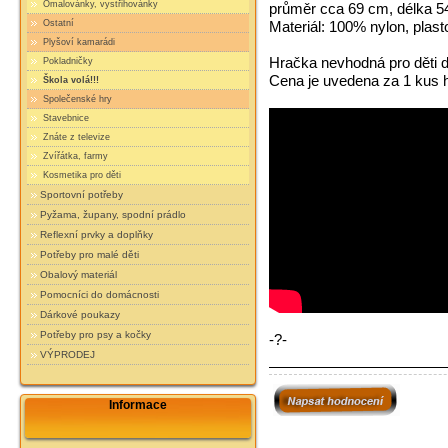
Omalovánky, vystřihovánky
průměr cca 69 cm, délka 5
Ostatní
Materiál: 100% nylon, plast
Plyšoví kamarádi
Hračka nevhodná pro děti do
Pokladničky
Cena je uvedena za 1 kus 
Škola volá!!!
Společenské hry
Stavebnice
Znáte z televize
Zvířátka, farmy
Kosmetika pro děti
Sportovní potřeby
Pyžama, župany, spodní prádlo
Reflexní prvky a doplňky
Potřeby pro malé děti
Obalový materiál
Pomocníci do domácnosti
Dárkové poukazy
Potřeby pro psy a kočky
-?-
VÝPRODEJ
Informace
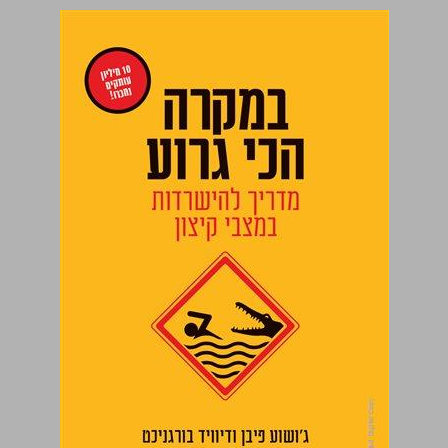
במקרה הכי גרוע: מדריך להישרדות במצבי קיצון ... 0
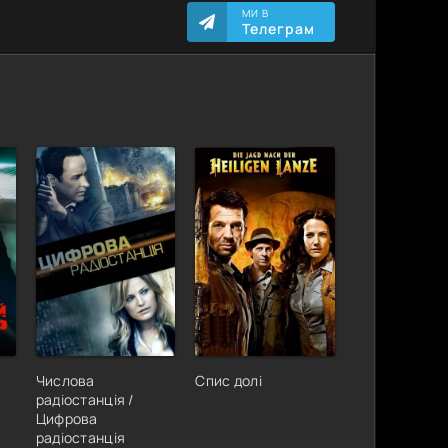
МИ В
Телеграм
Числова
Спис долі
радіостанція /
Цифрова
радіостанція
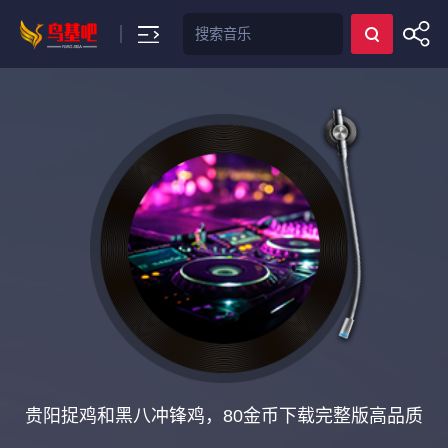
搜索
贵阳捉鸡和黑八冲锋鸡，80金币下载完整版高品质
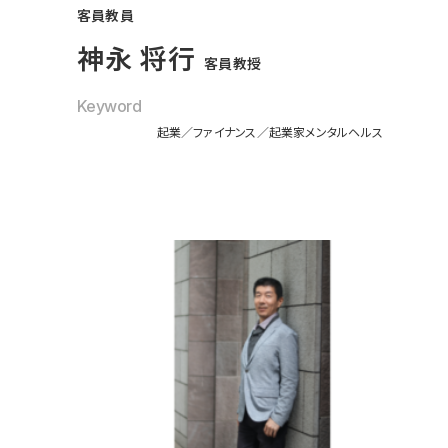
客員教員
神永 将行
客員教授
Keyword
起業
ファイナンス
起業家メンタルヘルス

==

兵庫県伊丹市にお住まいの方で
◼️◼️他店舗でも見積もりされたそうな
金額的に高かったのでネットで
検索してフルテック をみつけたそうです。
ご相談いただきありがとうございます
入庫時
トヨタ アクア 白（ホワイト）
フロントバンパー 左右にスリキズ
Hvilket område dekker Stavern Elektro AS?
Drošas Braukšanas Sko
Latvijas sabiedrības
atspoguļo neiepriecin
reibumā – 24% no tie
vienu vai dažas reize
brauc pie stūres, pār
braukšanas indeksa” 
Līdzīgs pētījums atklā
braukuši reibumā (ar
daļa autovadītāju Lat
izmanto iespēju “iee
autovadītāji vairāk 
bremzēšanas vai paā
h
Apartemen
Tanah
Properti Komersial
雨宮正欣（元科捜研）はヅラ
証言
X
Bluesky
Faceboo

--

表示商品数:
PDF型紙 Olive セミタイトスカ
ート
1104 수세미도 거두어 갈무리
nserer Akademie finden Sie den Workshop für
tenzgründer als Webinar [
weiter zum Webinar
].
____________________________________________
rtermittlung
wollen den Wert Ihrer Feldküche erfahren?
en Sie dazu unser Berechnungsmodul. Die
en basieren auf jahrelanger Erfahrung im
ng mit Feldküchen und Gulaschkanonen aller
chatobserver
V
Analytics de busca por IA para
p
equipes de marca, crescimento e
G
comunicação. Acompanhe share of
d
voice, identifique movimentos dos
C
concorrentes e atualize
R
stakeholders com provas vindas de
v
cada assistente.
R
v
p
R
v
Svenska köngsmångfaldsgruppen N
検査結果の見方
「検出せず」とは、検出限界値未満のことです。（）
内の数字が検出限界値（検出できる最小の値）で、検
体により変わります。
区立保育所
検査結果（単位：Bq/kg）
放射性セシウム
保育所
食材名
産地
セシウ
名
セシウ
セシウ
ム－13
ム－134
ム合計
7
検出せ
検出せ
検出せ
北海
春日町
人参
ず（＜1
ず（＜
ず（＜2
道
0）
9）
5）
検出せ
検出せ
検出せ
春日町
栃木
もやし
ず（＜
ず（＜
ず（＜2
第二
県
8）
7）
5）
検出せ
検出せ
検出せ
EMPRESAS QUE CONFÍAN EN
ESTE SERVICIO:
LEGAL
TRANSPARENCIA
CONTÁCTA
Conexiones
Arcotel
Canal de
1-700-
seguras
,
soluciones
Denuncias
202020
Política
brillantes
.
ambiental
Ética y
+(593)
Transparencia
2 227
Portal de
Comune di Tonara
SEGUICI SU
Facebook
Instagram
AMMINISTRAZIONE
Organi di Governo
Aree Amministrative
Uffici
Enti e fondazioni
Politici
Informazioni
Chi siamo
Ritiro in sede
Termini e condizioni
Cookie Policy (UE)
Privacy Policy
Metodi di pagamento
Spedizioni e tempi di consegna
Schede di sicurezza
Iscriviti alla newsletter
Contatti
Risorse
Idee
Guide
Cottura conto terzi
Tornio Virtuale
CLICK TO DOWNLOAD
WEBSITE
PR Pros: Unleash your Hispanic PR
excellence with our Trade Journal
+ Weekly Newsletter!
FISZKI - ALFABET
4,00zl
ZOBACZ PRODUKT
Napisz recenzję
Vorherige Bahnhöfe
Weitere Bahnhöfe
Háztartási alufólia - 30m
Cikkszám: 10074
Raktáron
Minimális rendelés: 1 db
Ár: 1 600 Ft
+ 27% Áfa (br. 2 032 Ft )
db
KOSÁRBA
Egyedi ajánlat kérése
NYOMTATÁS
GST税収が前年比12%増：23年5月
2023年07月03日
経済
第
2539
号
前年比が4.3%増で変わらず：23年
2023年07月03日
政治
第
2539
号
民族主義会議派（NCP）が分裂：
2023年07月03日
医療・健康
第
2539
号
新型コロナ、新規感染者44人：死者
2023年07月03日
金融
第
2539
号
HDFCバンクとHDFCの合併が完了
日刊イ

- [EXERCISE BRIEF]: Reproduce everything in the material from the line containing "兵庫県伊丹市にお住まいの方で" down to the line containing "autovadītāji vairāk", replacing "フロントバンパー" with "リアバンパー" and leaving all else unchanged.

- [OUTPUT OF THE TASK]:
兵庫県伊丹市にお住まいの方で
◼️◼️他店舗でも見積もりされたそうな
金額的に高かったのでネットで
検索してフルテック をみつけたそうです。
ご相談いただきありがとうございます
入庫時
トヨタ アクア 白（ホワイト）
リアバンパー 左右にスリキズ
Hvilket område dekker Stavern Elektro AS?
Drošas Braukšanas Sko
Latvijas sabiedrības
atspoguļo neiepriecin
reibumā – 24% no tie
vienu vai dažas reize
brauc pie stūres, pār
braukšanas indeksa” 
Līdzīgs pētījums atklā
braukuši reibumā (ar
daļa autovadītāju Lat
izmanto iespēju “iee
autovadītāji vairāk 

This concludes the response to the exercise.